=== EXERCISE 1 ===
Quote the Kafka Streams question word for word, from "617 Views Asked" up to and including "of master table).".
=== EXERCISE 2 ===
In the Kafka Streams question, which tool ingests the data from the SQL Data Store into the topics?

=== TEXT ===
[Start of Attachment]

Join data from 4 topics in broker using Kafka Streams when updates are not same in each of the topics

617 Views Asked by At

I am working on a requirement to process data ingested from a SQL Data store to Kafka Broker in 4 different topics corresponding to 4 different tables in the SQL Data Store. I am using Kafka Connect to ingest the data into the topics.

I now want to join the data from these topics and aggregate them and write them back to another topic. This topic will in turn be subscribed by a consumer to populate a NOSQL Data store which will be used to render the UI.

I know Kafka Streams can be used to join topics.

My query is, the data being ingested from SQL Data store tables may not always have data for all the 4 tables. Only 2 of the tables will have regular updates. One will get updated but not in the same frequency as the other 2. The remaining one is a static (sort of master table).

[End of Attachment]

=== Source records ===
[Start of Attachment]

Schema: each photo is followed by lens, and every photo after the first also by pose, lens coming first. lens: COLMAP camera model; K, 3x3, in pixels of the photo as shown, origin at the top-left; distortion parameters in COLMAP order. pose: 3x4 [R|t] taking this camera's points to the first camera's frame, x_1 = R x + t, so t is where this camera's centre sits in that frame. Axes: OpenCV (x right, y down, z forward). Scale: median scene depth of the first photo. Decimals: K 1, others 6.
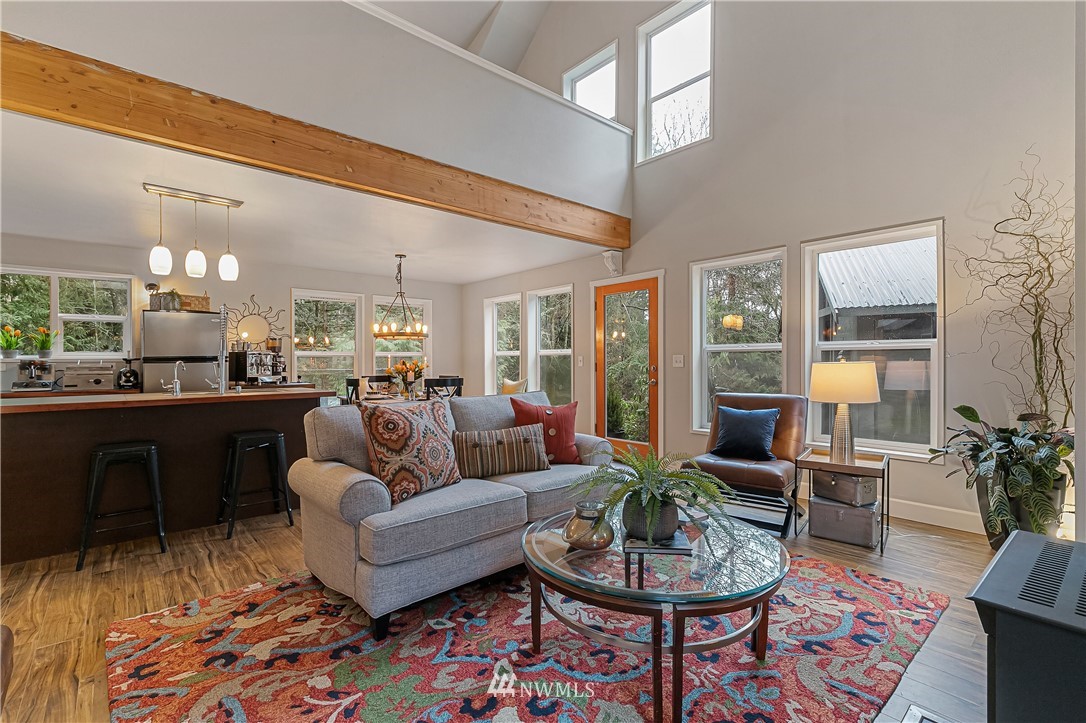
lens RADIAL K [[491.9, 0, 558.4], [0, 491.9, 358.7], [0, 0, 1]] dist [0.000071, 0.000661]
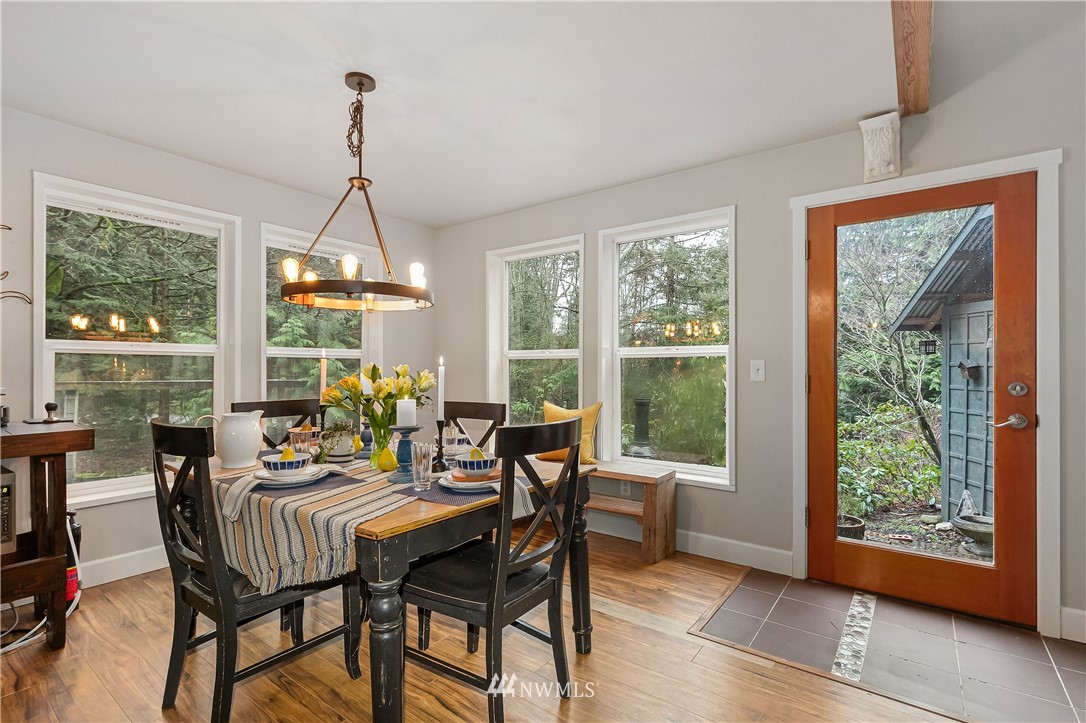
lens RADIAL K [[497.0, 0, 549.7], [0, 497.0, 368.6], [0, 0, 1]] dist [-0.000568, -0.000368]
pose [[0.977972, 0.007728, 0.208591, -0.395938], [-0.008783, 0.999953, 0.004132, 0.005821], [-0.208549, -0.005873, 0.977994, 0.926387]]
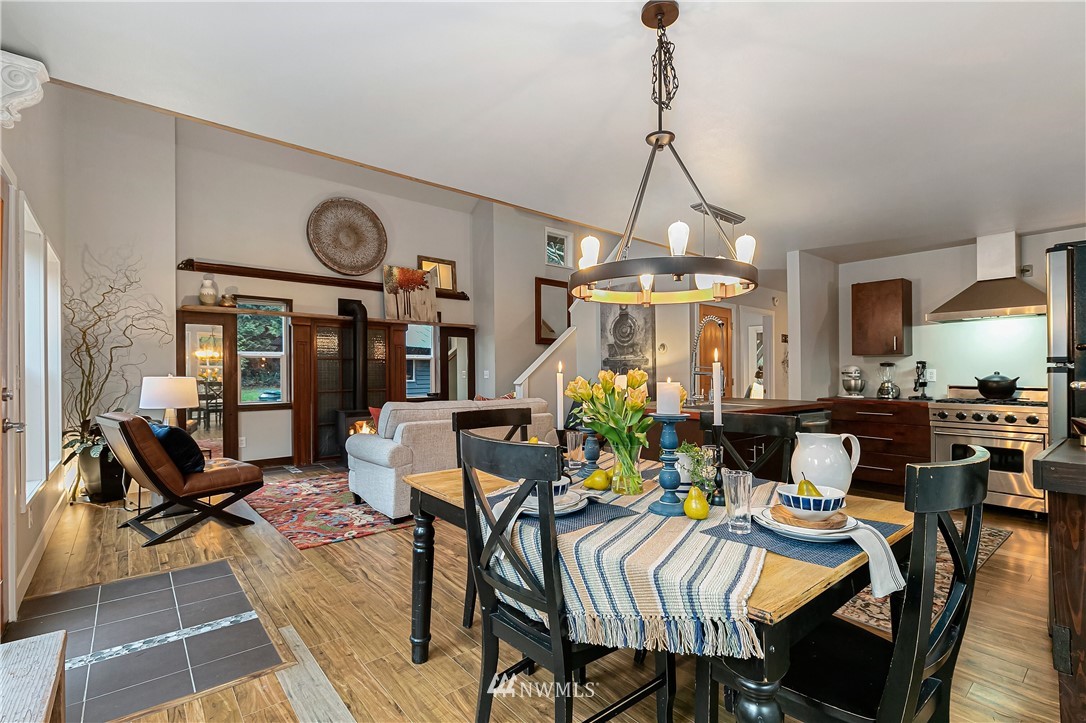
lens RADIAL K [[497.0, 0, 549.7], [0, 497.0, 368.6], [0, 0, 1]] dist [-0.000568, -0.000368]
pose [[-0.999824, 0.006261, 0.017680, -0.393026], [0.005904, 0.999780, -0.020126, 0.014691], [-0.017802, -0.020018, -0.999641, 1.992792]]
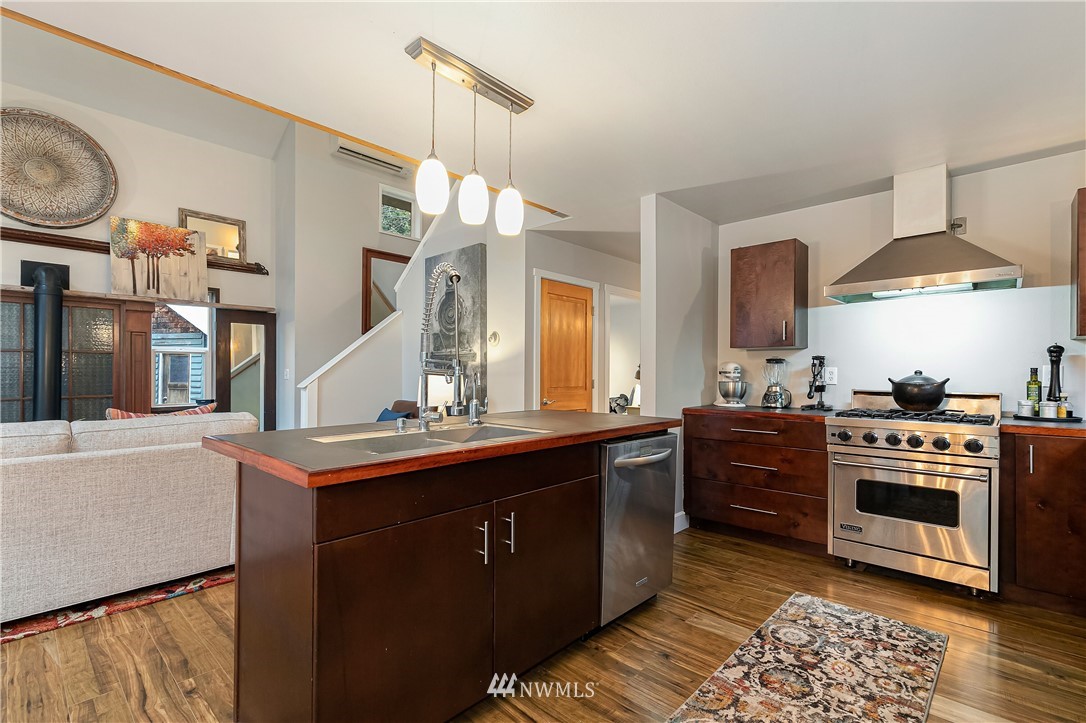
lens RADIAL K [[487.6, 0, 549.8], [0, 487.6, 376.1], [0, 0, 1]] dist [-0.000338, -0.000768]
pose [[-0.994525, 0.004408, -0.104405, -0.756281], [0.004896, 0.999978, -0.004424, 0.013986], [0.104383, -0.004911, -0.994525, 1.518855]]
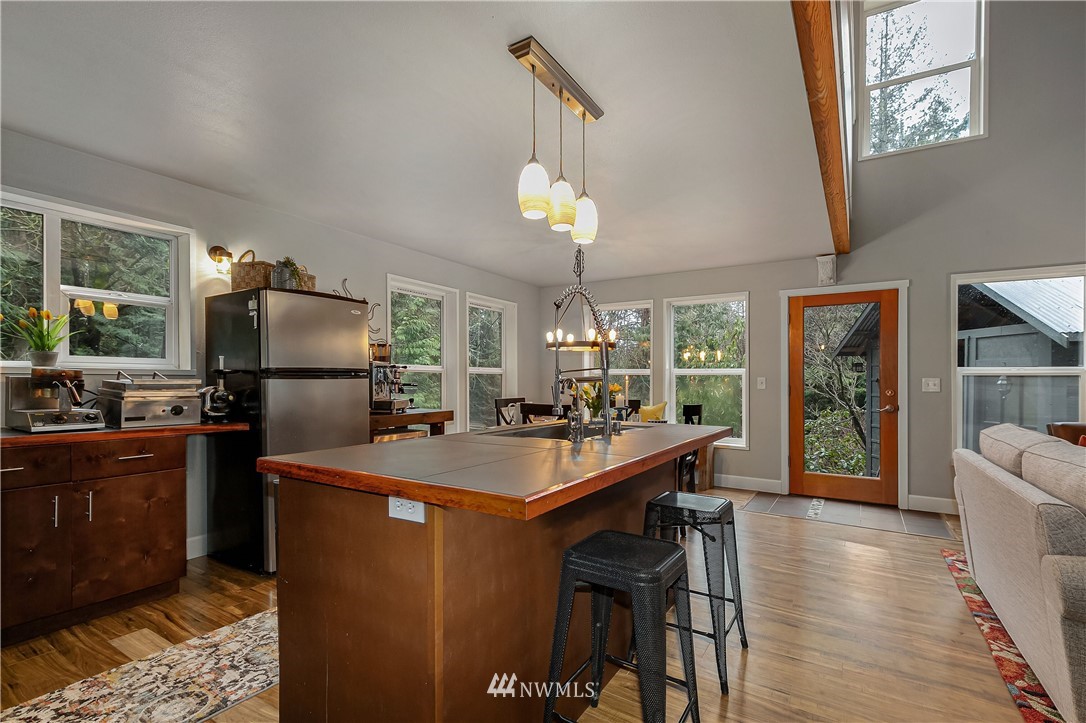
lens RADIAL K [[501.3, 0, 543.6], [0, 501.3, 376.3], [0, 0, 1]] dist [0.010517, -0.000571]
pose [[0.959067, 0.015306, 0.282765, -0.907132], [-0.014421, 0.999882, -0.005212, 0.005788], [-0.282811, 0.000921, 0.959175, 0.430313]]
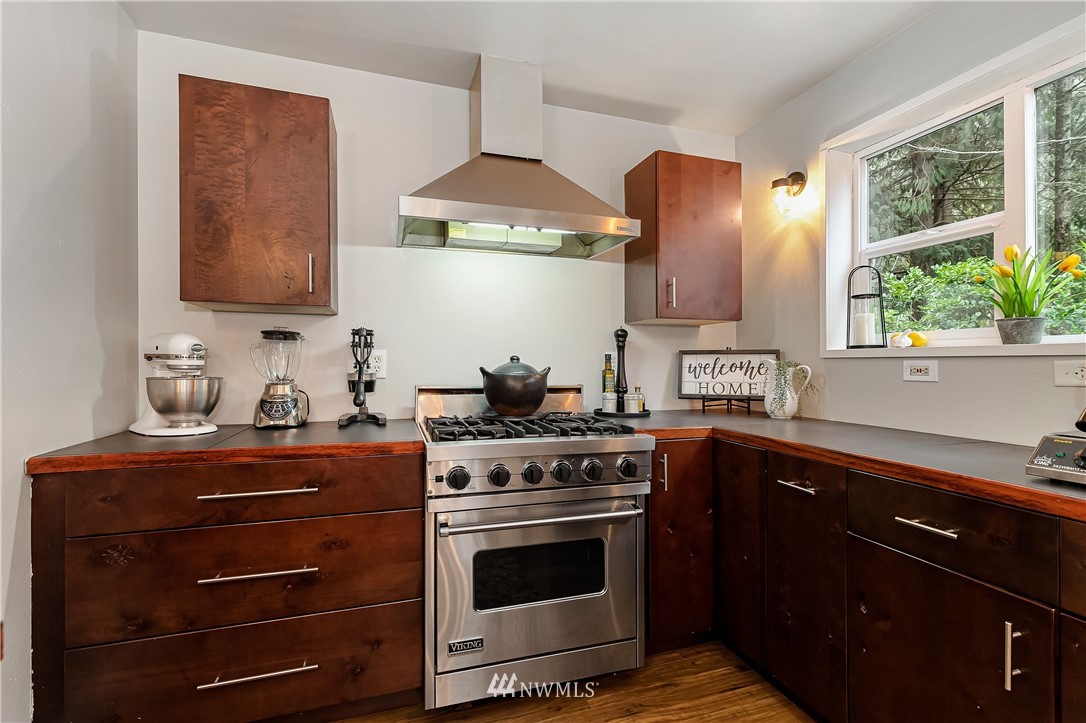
lens RADIAL K [[497.0, 0, 549.7], [0, 497.0, 368.6], [0, 0, 1]] dist [-0.000568, -0.000368]
pose [[-0.387625, 0.012293, -0.921735, -0.946640], [0.009830, 0.999909, 0.009201, 0.013916], [0.921765, -0.005494, -0.387710, 1.041216]]
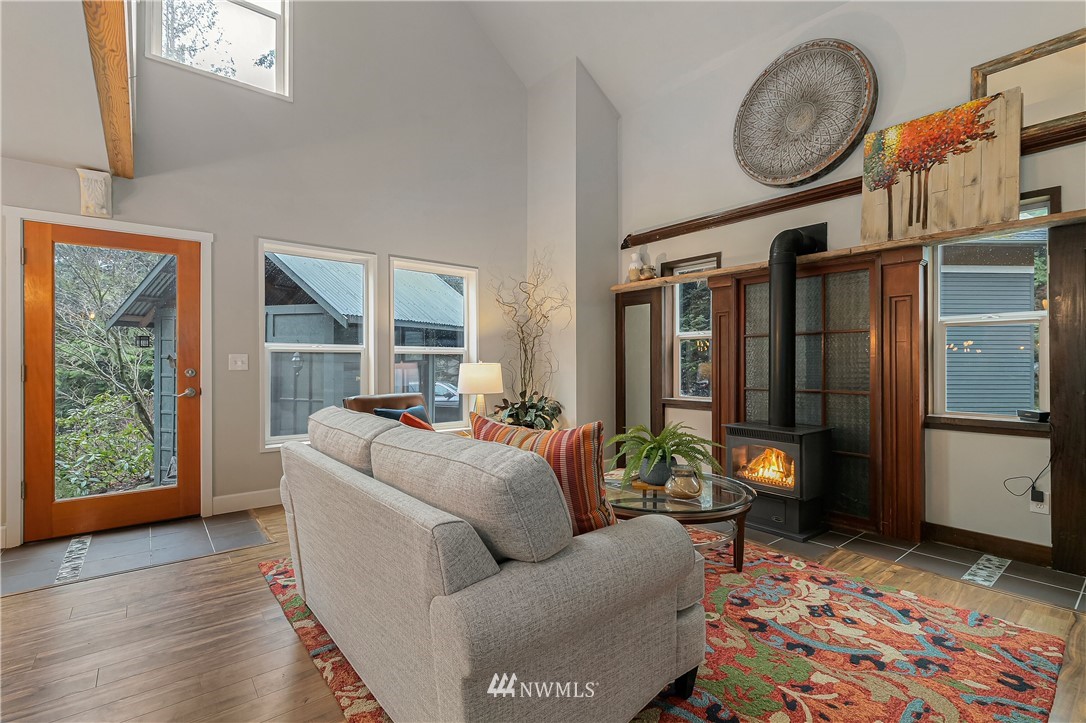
lens RADIAL K [[501.7, 0, 555.1], [0, 501.7, 361.8], [0, 0, 1]] dist [-0.001875, 0.000066]
pose [[0.034583, 0.005661, 0.999386, -0.679142], [-0.007485, 0.999957, -0.005405, 0.006853], [-0.999374, -0.007293, 0.034624, 0.642924]]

[End of Attachment]

=== EXERCISE ANSWER 1 ===
617 Views Asked by At

I am working on a requirement to process data ingested from a SQL Data store to Kafka Broker in 4 different topics corresponding to 4 different tables in the SQL Data Store. I am using Kafka Connect to ingest the data into the topics.

I now want to join the data from these topics and aggregate them and write them back to another topic. This topic will in turn be subscribed by a consumer to populate a NOSQL Data store which will be used to render the UI.

I know Kafka Streams can be used to join topics.

My query is, the data being ingested from SQL Data store tables may not always have data for all the 4 tables. Only 2 of the tables will have regular updates. One will get updated but not in the same frequency as the other 2. The remaining one is a static (sort of master table).

=== EXERCISE ANSWER 2 ===
Kafka Connect.